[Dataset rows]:

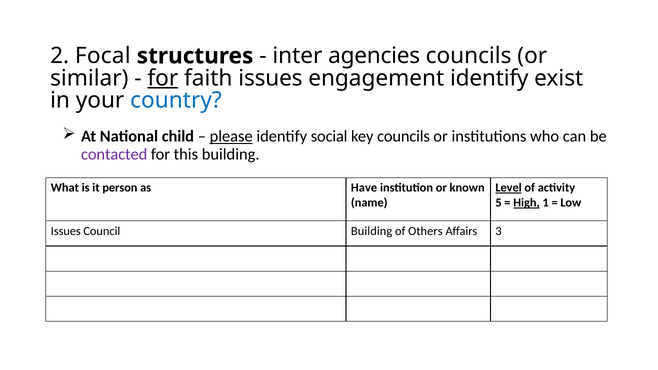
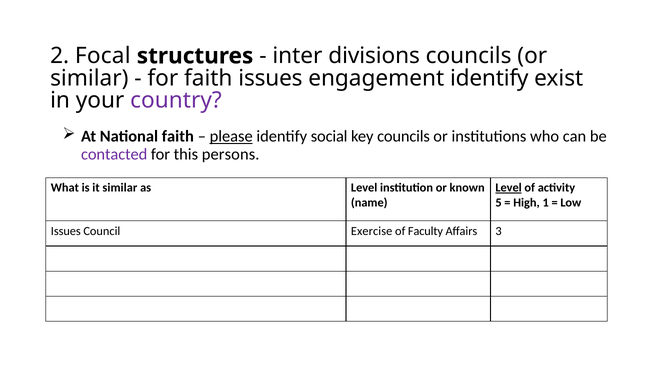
agencies: agencies -> divisions
for at (163, 78) underline: present -> none
country colour: blue -> purple
National child: child -> faith
this building: building -> persons
it person: person -> similar
as Have: Have -> Level
High underline: present -> none
Council Building: Building -> Exercise
Others: Others -> Faculty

[TASK REQUIREMENTS]: Copy every line of the records above word for word, leaving out the pictures.

[ANSWER TO THE TASK]:
agencies: agencies -> divisions
for at (163, 78) underline: present -> none
country colour: blue -> purple
National child: child -> faith
this building: building -> persons
it person: person -> similar
as Have: Have -> Level
High underline: present -> none
Council Building: Building -> Exercise
Others: Others -> Faculty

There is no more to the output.